At the same time they generalized the rambling of the then mayor of London (“suppose for a moment that Corbyn is right”) and interviews with two scientists (“we see ocean cycles going negative in the coming decades”) as “we are heading into an ice age”.
Combine those two generalizations together and we get something incoherent. But is that still the correct conclusion?
The generalizations at such are not wrong per se. If one believes that “future climate change can’t be predicted”, then one certainly would agree also that “mathematical models can’t predict climate change in 100 years”. Putting it in another way: “mathematical models can’t predict climate change in 100 years” is a subset of “future climate change can’t be predicted”.

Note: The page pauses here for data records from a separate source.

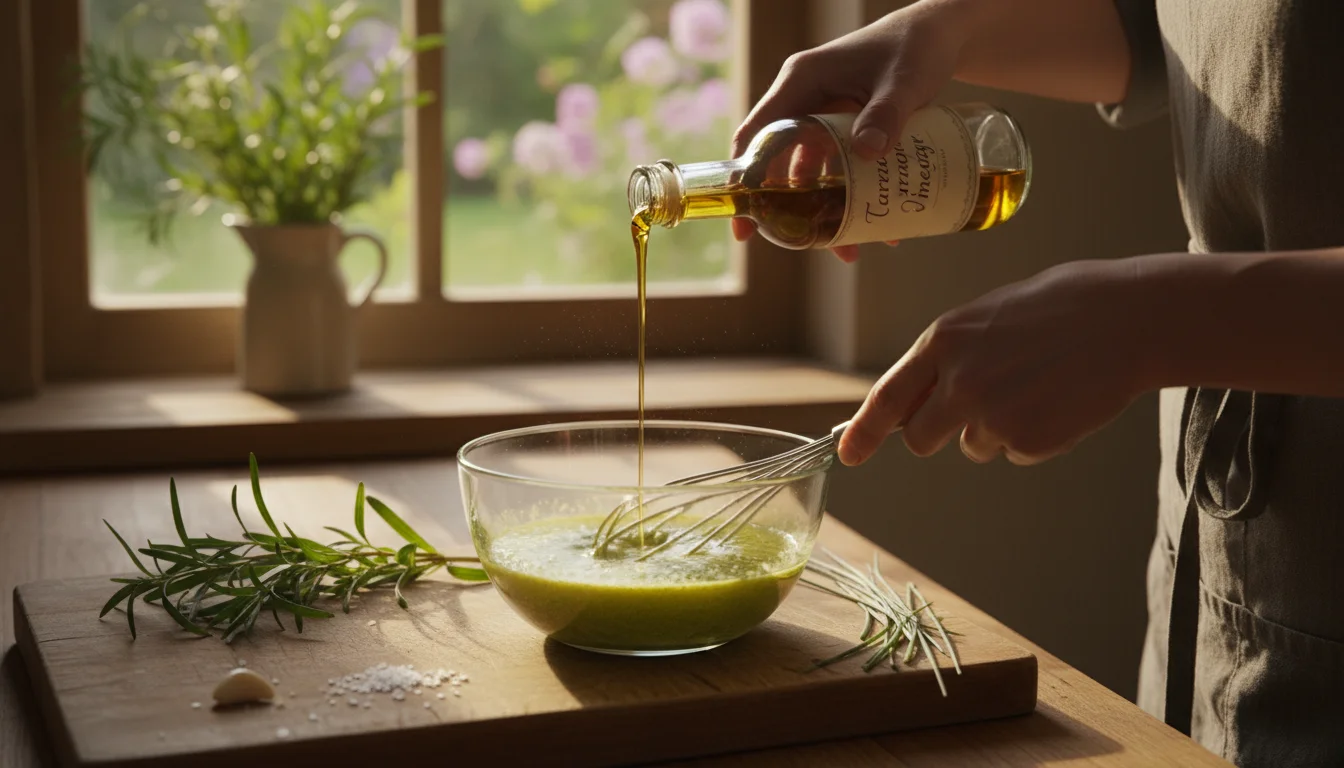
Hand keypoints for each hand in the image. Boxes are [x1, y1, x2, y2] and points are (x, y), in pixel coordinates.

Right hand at [730, 1, 972, 261]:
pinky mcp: (847, 126)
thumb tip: (867, 153)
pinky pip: (840, 166)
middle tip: (789, 242)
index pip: (759, 131)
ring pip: (812, 168)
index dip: (747, 176)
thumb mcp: (904, 80)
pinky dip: (852, 194)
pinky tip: (877, 224)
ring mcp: (825, 113)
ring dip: (825, 206)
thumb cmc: (917, 46)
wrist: (943, 33)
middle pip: (781, 158)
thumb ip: (887, 113)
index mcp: (802, 80)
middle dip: (787, 204)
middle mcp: (806, 98)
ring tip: (846, 247)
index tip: (745, 218)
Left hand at [837, 258, 1154, 465]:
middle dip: (937, 433)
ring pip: (974, 446)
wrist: (1125, 318)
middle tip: (976, 408)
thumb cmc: (1055, 309)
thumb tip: (912, 404)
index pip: (886, 398)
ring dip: (995, 429)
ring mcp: (993, 415)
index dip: (862, 432)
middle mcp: (960, 381)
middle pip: (920, 438)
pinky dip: (1033, 436)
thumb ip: (946, 358)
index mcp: (944, 341)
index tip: (847, 453)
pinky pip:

As you observed correctly, the nuance however is that the the original statement and the generalization of that statement aren’t the same anymore. The statement “mathematical models can’t predict climate change in 100 years” doesn’t say anything about other ways of predicting future climate (like projections of known cycles for the near future). That is where Lewandowsky and Cook derailed in this example.
There were numerous other examples in the paper that employed the same technique as found by several other bloggers.
In this post I played with the same technique and employed them to the two (perfectly coherent) crustacean stories. By generalizing the sand fleas and lobsters as being crustaceans (which is not exactly wrong, they both are crustaceans), some important nuances got lost and this then leads inevitably to the wrong conclusion.
Basically, this technique can be applied to all kinds of statements (denialist, skeptics or alarmist alike). Therefor it is my opinion that the conclusion of the paper (“the pseudo-scientific arguments that underpin climate science denial are mutually incoherent”) is inconclusive. This conclusion could as well been reached by the use of this biased technique, not necessarily by skeptics actually being incoherent.
There is more to be said about this conclusion, but that is maybe the subject for another post.